ZENIT: Sua simplicidade é muito evangélica, não é verdade?

- Cardeal Amigo: É uma simplicidade de gestos e também de palavras. Além do mais é a simplicidade do mistério. O mistério entendido não como algo escondido, não como um arcano, uma espécie de muro que está na cabeça dele, mas que o mistério é algo grande, admirável, sublime, cheio de luz, e o papa nos vai introduzindo nesse mistério, como alguém que não quer nada, ele nos vai introduzindo no coração de Deus.

ZENIT: Tantas pessoas voltaram ou se aproximaram da Igreja, será somente pela sua linguagem?

- Cardeal Amigo: É também a sacralidade dos gestos. Como os sacramentais, a água benta, então, parece que é somente um pouco de água que colocamos no dedo e fazemos o sinal da cruz. Entretanto, isso te aproxima, converte o coração. Te coloca num novo espaço, e isso são os gestos. A pessoa não fica nos gestos, mas estes convertem o coração. Vendo o que o Papa faz, a pessoa sente até mesmo uma chamada de consciência, eu tenho que mudar, ele nos está dizendo onde está o caminho, onde está a verdade.

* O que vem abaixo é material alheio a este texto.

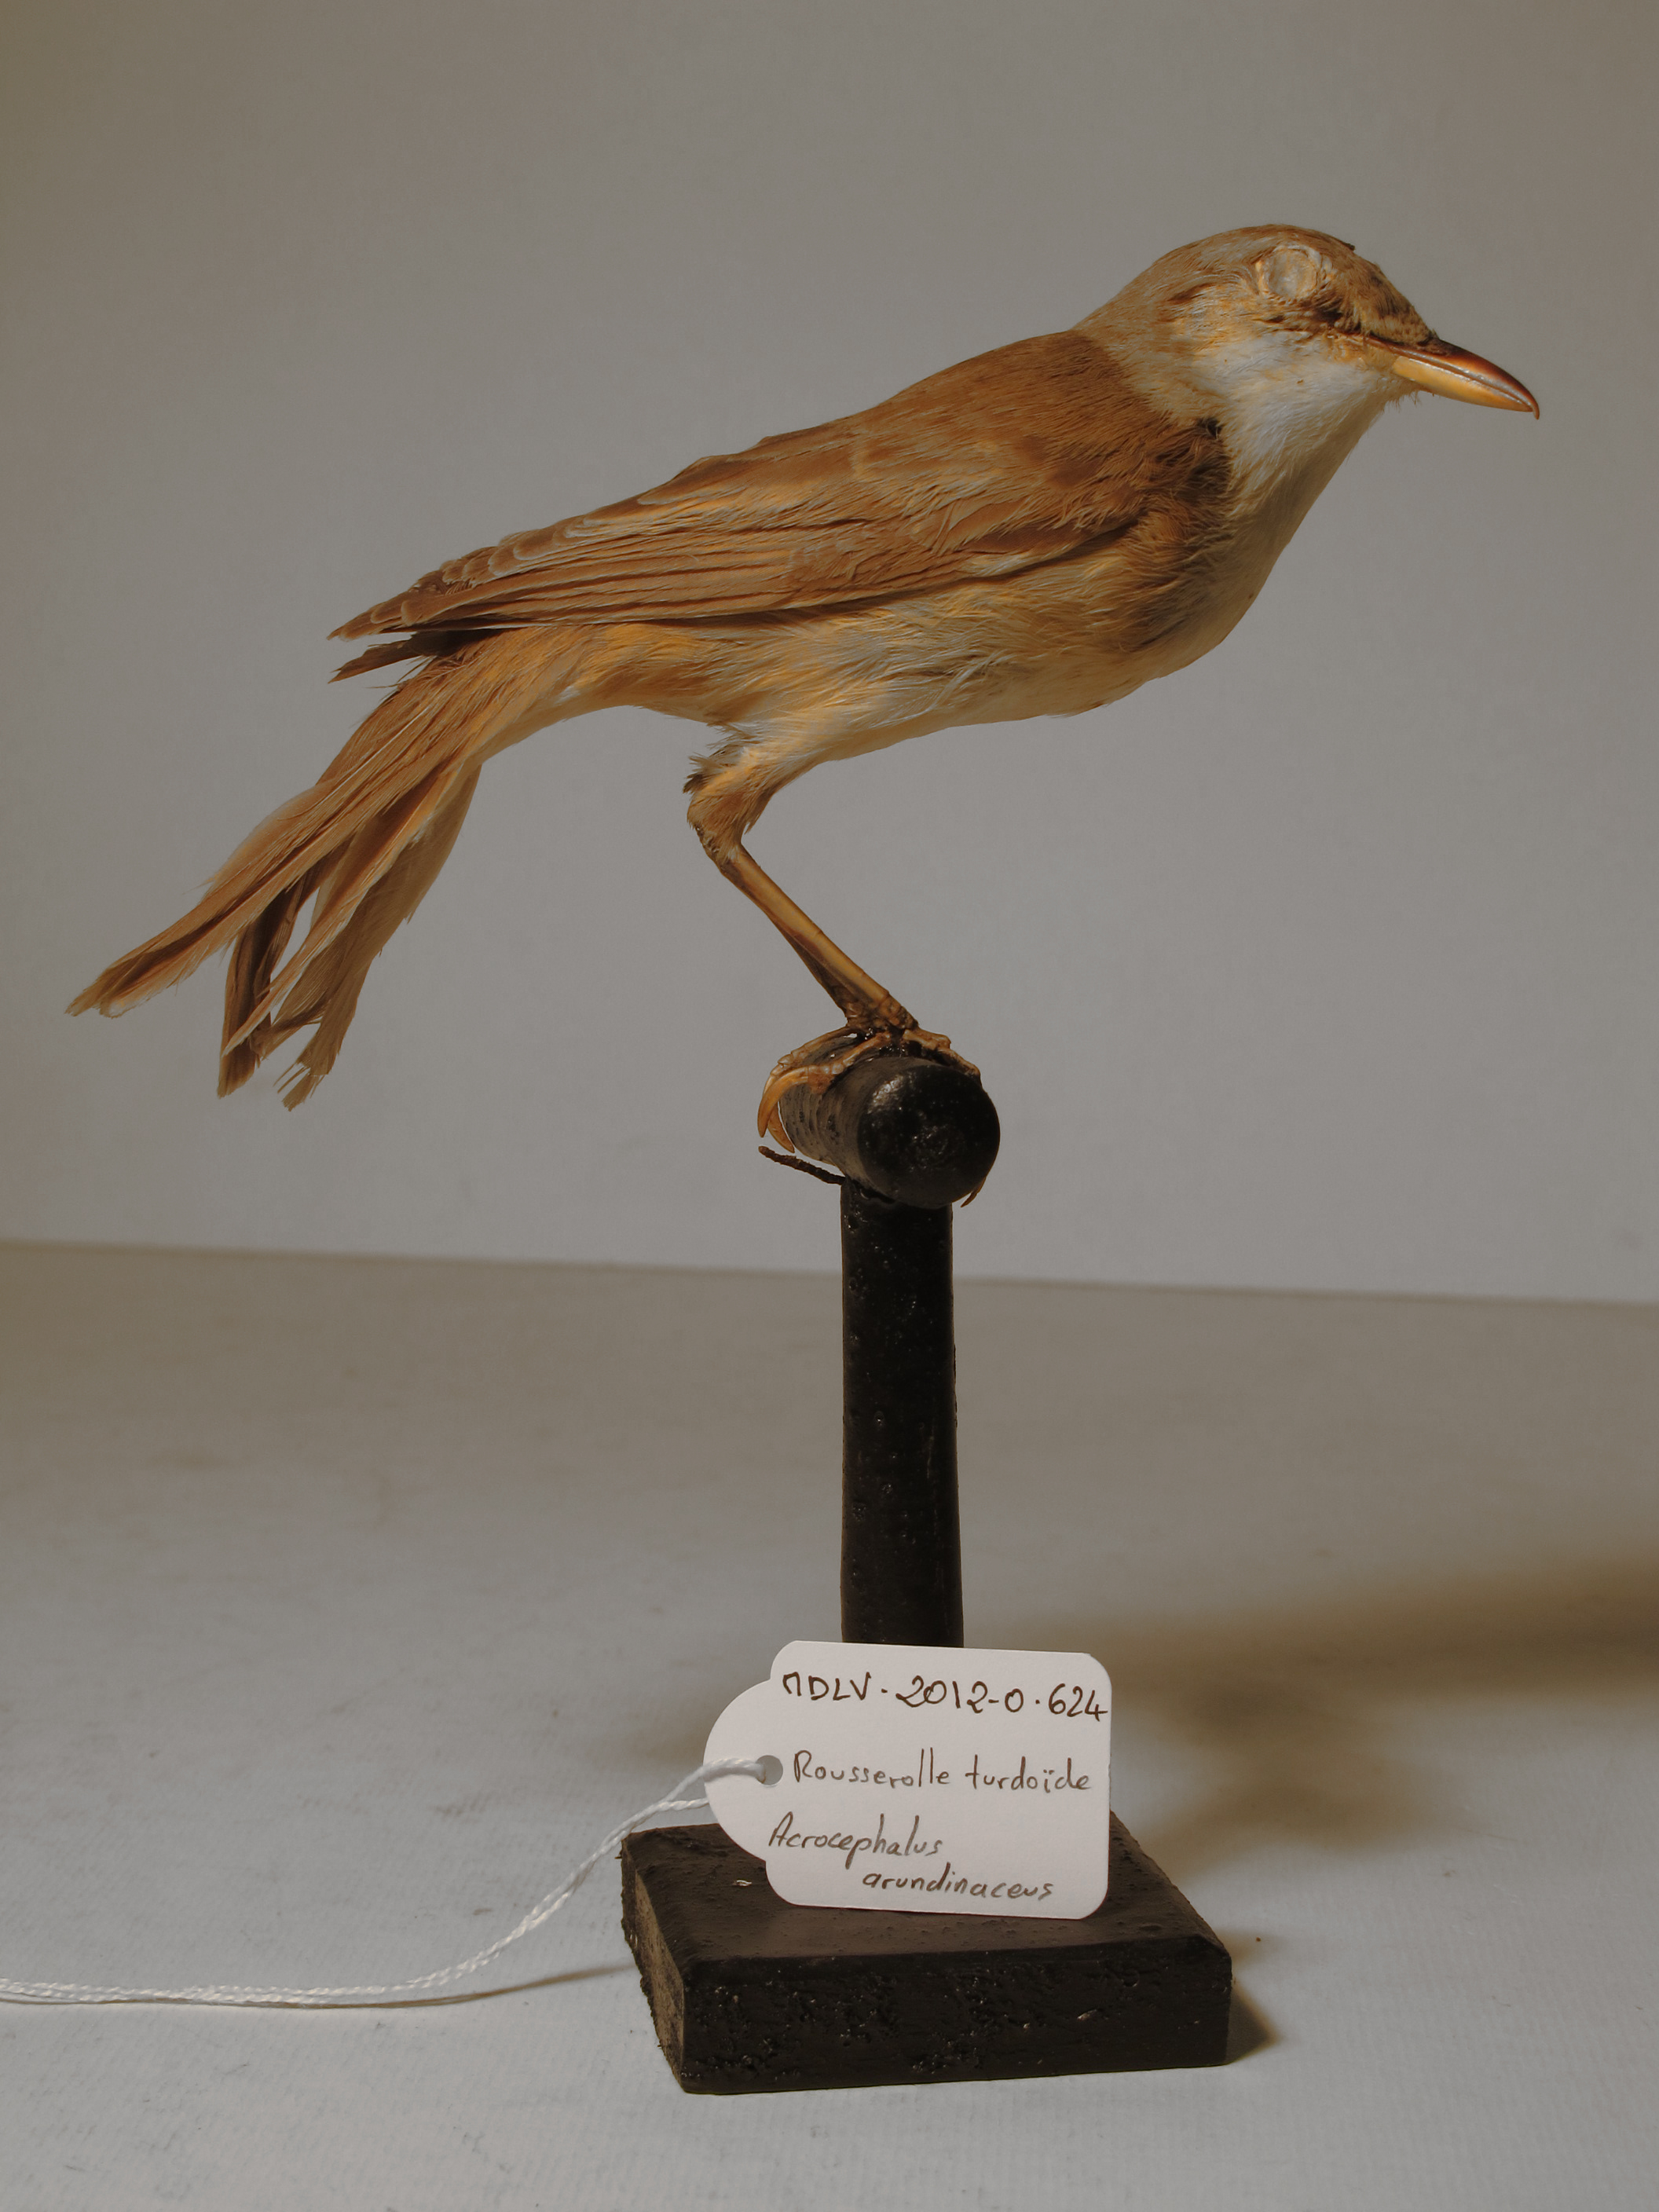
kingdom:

ZENIT: Até um cardeal sente isso?

- Cardeal Amigo: Bem, sinto, sinto e muito, e quando leram na apresentação destes livros algumas páginas do papa Francisco, a pessoa deveria ler de joelhos, e em mais de uma ocasião não falo que saiam lágrimas mas chorar por dentro, sim, muitas vezes chorei por dentro lendo coisa tão maravilhosas, especialmente estas homilias na casa Santa Marta. Às vezes nos preocupamos porque a Igreja faz muitas obras de caridade e as pessoas, às vezes, não se dão conta disso. Bom, o papa não tem muito interesse nisso, mas sim na fidelidade à mensagem do Evangelho.